Lee Child shares his love for Sheffield at Off the Shelf 2017

Lee Child talked to fans about his newest Jack Reacher title, The Midnight Line, at Sheffield City Hall for Off the Shelf Festival 2017. Here's what he had to say about the city and how it has influenced him and his writing.

“I chose Sheffield from a battered brochure without a front cover that showed the tallest academic building – I didn’t know the city it was in until I called.

“I was here for four years to do my three-year degree as I failed the second year and retook it. All my memories are of the University of Sheffield Drama Studio where I spent most of my time. I remember the lovely people alongside the sex, drugs and rock & roll! My favourite places whilst I was here were the Drama Studio and the open country – I used to party to 4/5am and then catch a bus out to the moors and watch the sun come up.

 

 

“Sheffield had a strong tradition of blue collar students. This city made things and made them well and without fuss or drama. It is a tremendous national asset and central to Britain’s power in the world. It has a cultural and physical infrastructure built by skilled working class.”

“Sheffield as a city has influenced me. I thought I ought to give them the kind of student Jack Reacher would be proud of…”

Lee also shared valuable insight into his internationally bestselling crime novels and how he goes about writing them.

“There isn’t a difference between male and female readers in the sense that you might think. I would have thought I’d have predominantly male readers but 65% of my readers are women.

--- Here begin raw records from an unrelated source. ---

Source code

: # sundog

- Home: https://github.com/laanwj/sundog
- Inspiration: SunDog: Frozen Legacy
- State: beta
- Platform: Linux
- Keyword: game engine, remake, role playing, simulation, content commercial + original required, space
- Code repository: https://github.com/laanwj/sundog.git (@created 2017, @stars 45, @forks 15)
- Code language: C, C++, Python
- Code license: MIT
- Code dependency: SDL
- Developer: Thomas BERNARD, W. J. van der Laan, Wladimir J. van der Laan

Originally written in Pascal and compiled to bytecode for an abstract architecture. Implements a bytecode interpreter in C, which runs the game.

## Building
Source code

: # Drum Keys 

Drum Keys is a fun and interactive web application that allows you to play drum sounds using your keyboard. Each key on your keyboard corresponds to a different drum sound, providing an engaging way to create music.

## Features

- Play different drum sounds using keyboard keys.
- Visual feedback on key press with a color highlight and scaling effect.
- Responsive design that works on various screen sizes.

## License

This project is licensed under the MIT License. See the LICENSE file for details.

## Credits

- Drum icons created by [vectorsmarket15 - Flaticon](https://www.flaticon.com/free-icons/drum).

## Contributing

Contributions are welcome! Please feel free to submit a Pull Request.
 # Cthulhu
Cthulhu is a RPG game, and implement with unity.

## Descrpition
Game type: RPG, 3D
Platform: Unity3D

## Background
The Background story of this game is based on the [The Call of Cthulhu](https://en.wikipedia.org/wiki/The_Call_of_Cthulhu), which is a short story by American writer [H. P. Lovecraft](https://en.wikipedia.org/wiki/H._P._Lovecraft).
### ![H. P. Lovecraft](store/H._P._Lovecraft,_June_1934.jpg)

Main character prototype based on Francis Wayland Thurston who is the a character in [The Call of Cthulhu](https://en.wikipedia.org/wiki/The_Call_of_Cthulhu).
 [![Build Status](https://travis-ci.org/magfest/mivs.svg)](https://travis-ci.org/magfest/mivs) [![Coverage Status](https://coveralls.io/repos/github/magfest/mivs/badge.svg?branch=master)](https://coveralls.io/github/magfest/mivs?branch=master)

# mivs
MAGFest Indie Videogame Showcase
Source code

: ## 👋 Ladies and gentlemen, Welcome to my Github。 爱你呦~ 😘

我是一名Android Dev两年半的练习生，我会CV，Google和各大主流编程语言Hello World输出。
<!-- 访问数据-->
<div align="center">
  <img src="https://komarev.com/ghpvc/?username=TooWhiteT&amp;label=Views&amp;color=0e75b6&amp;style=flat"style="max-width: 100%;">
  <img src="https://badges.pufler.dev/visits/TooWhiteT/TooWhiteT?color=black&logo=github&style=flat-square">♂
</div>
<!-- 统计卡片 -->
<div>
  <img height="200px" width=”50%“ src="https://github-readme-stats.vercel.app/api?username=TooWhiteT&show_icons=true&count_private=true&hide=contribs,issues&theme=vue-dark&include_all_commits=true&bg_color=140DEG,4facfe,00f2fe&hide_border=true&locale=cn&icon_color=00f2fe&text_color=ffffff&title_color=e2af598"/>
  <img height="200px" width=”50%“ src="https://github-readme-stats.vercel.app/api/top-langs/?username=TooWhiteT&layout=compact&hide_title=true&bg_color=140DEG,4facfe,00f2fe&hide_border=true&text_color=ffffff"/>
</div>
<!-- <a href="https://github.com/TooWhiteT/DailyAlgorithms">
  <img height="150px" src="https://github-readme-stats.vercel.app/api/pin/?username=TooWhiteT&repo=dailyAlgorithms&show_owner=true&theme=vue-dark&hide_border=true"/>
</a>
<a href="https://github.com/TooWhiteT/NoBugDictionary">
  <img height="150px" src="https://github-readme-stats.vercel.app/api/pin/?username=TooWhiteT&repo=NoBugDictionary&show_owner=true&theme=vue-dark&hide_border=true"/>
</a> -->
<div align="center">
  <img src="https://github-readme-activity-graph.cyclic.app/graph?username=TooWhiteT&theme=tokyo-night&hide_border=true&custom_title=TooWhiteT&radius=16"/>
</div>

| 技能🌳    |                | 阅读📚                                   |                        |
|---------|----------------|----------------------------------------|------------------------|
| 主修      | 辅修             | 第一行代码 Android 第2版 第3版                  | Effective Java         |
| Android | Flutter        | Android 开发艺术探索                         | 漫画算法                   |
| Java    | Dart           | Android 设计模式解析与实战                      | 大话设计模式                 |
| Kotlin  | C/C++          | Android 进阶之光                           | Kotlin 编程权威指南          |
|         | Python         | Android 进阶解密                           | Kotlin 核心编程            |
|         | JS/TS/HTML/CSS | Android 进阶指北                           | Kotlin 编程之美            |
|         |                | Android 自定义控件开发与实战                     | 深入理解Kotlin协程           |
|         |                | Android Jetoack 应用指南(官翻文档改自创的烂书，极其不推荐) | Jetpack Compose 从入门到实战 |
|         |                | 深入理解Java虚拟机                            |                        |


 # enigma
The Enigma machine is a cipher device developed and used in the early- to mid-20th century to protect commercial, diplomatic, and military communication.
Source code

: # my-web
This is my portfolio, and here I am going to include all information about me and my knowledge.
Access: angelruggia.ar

“My writing is not based on hours of research – I do a book a year and there isn’t enough time for that so I use my experience other than of course researching specific details. Writing is a solitary experience so you need to follow your own instincts. I don’t run my book by anyone until it is finished.”

“I would never write a screenplay of my own books – I couldn’t be that brutal as you have to tear it apart for film. I write screenplays of other novels. I also accept the changes that film has made to my novels – the written form is my book – a film is different and you hand it over when you agree to it.”